INFORMATION:
*****
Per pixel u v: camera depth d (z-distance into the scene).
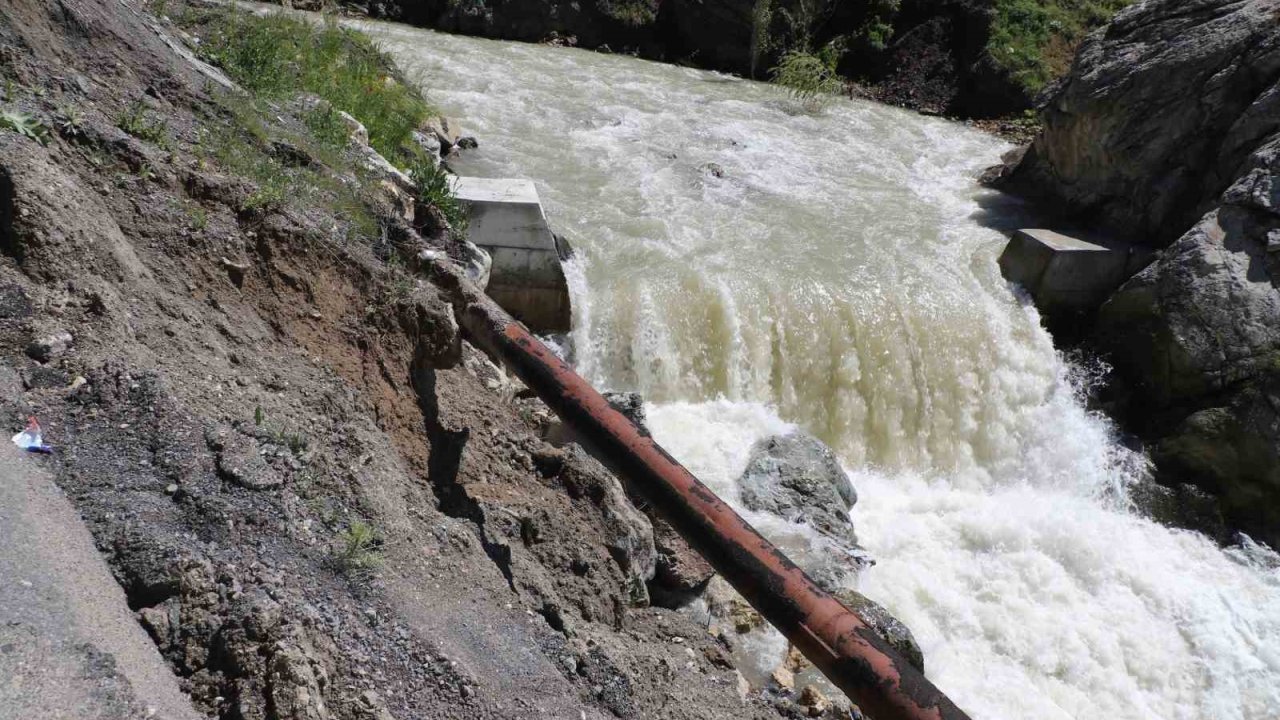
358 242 6.11
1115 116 13.93
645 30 22.75
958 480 11.59
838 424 11.39
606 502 5.99
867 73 22.27
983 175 16.61
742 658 6.19
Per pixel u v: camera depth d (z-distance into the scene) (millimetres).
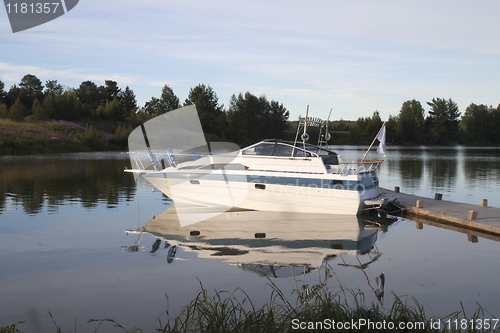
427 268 5598
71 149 39344
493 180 16734
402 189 14000
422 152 45844
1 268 5449
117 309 4176
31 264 5629
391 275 5285
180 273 5293
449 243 7043
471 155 38562
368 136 80688
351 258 6070
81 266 5555
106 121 59656
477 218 8477
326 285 4875
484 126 84688
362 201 9031
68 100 54969
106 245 6637
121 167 21094
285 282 4977
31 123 47031
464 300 4457
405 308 3695
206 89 61750
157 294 4570
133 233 7469
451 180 16812
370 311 3572
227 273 5312
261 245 6789
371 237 7465
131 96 98250
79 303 4332
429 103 86312
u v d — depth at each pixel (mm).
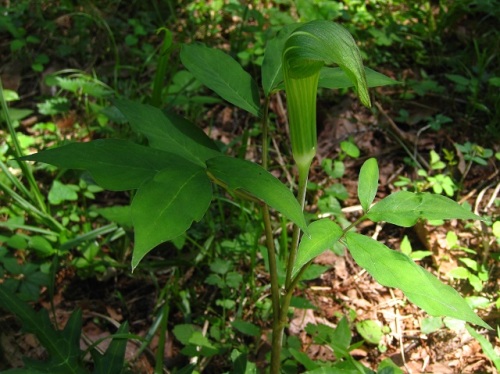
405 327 2986
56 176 3717
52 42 4844
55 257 3008
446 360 2818
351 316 2932
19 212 3461
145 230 1297
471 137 3992
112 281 3213
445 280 3166
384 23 4832
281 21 4512
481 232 3350
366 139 4020
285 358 2627
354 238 1604
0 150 3752
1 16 4797
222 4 4996
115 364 2057
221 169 1453
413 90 4332
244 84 1867
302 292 3145
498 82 3963
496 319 2947
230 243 3170
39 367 1971
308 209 3592
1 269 2973
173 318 3018
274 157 3932
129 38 4566
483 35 4750
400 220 1658
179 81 4023
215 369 2770
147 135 1659
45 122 4219
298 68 1422
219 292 3131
*****
EXERCISE REQUIREMENTS:
Could you copy each line of the material that holds "pixel"?

ANSWER SPACE:
Per pixel u v: camera depth d (z-distance into the scene).
Per pixel u v: camera depth d (z-distance into the scene) (millimetres).
u v d — depth at each pixel (mm).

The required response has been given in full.